_ACTION ITEM_
Rename "window" to "doorway" in everything from the line containing "Using the direction" down to the line containing "Answer: on the black countertop's own right", and give those lines back with nothing else changed.

_DATA FOR THIS EXERCISE_

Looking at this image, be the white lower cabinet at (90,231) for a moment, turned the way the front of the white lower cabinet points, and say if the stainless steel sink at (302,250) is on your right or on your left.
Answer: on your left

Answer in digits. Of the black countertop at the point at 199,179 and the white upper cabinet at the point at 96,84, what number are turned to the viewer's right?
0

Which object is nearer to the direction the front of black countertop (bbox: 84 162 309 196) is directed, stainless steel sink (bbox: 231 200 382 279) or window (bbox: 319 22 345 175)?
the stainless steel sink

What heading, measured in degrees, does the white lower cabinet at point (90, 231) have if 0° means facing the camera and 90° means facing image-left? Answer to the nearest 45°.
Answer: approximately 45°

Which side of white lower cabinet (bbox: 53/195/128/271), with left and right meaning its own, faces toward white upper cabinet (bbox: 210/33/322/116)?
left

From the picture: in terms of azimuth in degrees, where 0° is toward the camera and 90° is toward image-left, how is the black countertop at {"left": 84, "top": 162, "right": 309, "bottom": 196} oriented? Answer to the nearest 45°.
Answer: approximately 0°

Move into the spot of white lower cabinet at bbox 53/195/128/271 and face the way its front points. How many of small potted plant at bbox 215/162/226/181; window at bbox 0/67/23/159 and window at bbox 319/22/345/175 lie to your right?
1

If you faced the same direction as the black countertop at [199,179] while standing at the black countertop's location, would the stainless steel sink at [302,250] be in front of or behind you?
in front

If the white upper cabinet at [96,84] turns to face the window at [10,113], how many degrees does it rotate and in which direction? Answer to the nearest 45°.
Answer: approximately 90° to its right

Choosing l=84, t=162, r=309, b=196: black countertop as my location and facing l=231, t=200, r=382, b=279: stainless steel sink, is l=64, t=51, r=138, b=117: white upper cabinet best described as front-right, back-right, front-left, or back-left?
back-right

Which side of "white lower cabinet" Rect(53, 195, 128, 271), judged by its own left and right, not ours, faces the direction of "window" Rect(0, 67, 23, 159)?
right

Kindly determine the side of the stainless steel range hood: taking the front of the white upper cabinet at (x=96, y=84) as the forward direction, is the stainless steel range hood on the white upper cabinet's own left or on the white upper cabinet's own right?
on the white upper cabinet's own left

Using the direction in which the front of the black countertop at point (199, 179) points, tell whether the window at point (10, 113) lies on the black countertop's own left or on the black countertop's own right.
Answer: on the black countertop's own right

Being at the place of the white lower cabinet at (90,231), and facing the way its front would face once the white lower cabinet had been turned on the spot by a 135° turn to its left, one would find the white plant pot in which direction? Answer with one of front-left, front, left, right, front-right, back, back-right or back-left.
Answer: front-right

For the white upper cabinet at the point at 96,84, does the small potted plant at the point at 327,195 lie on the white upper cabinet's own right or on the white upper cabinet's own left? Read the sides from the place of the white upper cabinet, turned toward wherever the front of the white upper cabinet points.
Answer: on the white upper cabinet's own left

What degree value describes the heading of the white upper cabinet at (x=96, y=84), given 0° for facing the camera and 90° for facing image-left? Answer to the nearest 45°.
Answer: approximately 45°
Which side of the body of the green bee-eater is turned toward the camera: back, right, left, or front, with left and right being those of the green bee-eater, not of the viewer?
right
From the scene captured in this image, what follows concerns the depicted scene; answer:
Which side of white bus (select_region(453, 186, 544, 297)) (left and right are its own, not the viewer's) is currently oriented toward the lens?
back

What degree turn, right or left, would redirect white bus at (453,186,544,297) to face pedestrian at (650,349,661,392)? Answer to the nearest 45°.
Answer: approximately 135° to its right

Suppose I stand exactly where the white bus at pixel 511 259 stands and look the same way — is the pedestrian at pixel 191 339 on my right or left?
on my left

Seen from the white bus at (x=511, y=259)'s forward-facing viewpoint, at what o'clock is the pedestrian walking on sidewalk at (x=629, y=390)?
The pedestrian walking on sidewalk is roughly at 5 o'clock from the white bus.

_COMPLETED TASK_
Using the direction in which the front of the black countertop at point (199, 179) points, tell whether the doorway at point (10, 113) lies on the black countertop's own left or on the black countertop's own right.
Answer: on the black countertop's own right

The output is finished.